Making it easier for students to use MyEd
Working with the MyEd Service team, we changed the way that students find content in and through MyEd, using a top tasks survey, card sorting, and prototyping.
A change in the underlying technology for the MyEd portal provided an opportunity to make some improvements in the way people interact with it.
The service team wanted these changed to be informed by user research and not based on their own assumptions or the technology default, in case these were confusing for people.
Earlier user research had shown that people found it difficult to find information in and through MyEd and so the team prioritized working on the Information Architecture – the way content is grouped and linked names given to items and groups. This is used to create a website navigation.
Which makes more sense to students: “Euclid” or “Exam results”? As a non-academic staff member it is impossible to know.
The way to find out is to conduct user-focused activities where the students can sort and name the content items.
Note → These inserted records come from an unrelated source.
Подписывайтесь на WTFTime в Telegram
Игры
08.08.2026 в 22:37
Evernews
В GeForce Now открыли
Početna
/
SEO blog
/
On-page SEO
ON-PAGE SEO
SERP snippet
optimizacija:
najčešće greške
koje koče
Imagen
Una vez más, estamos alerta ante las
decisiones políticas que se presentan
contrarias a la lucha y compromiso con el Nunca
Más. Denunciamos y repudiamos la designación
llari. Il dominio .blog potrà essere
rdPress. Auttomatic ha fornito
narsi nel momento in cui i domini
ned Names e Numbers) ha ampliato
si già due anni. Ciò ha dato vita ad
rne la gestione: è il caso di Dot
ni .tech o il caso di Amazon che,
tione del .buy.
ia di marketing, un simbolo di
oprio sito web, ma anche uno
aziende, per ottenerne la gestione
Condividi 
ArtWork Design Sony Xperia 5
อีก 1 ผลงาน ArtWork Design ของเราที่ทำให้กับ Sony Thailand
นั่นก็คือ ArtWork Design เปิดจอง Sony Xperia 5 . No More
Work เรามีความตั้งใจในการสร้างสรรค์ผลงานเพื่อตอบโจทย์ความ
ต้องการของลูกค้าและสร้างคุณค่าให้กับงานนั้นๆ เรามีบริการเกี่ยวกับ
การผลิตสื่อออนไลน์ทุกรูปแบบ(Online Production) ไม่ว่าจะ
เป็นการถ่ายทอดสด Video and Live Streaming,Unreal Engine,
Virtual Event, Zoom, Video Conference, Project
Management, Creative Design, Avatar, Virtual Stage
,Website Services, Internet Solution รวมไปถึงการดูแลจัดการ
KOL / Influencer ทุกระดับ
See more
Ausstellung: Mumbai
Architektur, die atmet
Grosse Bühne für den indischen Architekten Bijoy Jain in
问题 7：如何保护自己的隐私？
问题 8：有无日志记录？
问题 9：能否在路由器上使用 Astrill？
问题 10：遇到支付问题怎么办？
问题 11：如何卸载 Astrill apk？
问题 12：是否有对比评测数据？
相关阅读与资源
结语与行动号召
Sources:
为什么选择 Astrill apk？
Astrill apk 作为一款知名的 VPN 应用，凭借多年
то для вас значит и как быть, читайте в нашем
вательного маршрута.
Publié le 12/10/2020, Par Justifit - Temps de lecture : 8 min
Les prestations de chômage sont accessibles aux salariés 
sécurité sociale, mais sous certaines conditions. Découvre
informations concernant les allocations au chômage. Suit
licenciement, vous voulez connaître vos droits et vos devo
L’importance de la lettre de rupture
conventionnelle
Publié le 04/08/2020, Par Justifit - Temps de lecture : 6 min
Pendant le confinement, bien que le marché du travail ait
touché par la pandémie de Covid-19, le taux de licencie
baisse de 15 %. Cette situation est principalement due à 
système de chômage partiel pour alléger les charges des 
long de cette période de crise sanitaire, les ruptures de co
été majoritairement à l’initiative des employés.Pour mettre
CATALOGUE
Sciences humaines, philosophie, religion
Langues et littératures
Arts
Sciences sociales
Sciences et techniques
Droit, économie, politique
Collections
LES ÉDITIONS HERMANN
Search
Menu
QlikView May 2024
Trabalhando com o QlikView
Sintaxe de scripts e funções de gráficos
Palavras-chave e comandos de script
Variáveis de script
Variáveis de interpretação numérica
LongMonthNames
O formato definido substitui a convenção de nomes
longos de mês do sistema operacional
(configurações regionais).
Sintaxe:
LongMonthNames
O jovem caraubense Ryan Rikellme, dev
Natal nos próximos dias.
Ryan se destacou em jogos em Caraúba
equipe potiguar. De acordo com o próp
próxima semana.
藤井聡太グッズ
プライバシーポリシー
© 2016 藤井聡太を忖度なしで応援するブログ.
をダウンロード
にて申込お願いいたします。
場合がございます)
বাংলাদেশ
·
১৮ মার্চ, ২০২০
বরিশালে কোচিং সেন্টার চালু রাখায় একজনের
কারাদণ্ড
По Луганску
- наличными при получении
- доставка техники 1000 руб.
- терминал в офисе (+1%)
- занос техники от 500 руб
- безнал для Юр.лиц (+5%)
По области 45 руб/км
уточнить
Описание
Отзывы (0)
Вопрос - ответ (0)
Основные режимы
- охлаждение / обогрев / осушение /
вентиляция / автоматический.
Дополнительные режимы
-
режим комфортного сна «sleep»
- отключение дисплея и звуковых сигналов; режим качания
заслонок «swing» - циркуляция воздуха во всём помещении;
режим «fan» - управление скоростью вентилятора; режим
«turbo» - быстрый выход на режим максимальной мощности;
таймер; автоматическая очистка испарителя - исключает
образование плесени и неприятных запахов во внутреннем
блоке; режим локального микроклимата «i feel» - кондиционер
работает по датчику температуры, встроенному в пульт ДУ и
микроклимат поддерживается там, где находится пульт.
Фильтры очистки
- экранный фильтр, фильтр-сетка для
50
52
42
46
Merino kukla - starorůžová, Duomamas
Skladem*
Once we had our new information architecture, we could use it to form a new menu structure.
What we did
Over the course of approximately four months we carried out several activities:
- Top tasks survey
- Face-to-face card-sorting (a few students)
- Online card-sorting (large numbers of students)
- Interaction design of a new navigation menu and default interaction patterns
- Graphic design of new menu and interface presentation
- 2 rounds of prototyping and usability testing - an HTML prototype then then new graphic design and interaction patterns
- Tree-testing to validate the new navigation
In working this way we did not know exactly what the developers would need to build from the outset – we would find this out through the user-focused activities.
What the team thought
The service team and the development team were firm advocates for this approach, seeing it as the way to produce the best experience for students, and adapted their project activities accordingly to accommodate.
Working with the UX Service on this project has given me a great deal of confidence about what we’re delivering in MyEd. Releasing new service features is typically stressful, but it’s been a lot less stressful this time. That’s because so many of the design decisions we’ve made are so well-founded. The confidence comes from the range of ways we’ve engaged with students through the course of the project, which combine together to give a much clearer view of what they need and what they value.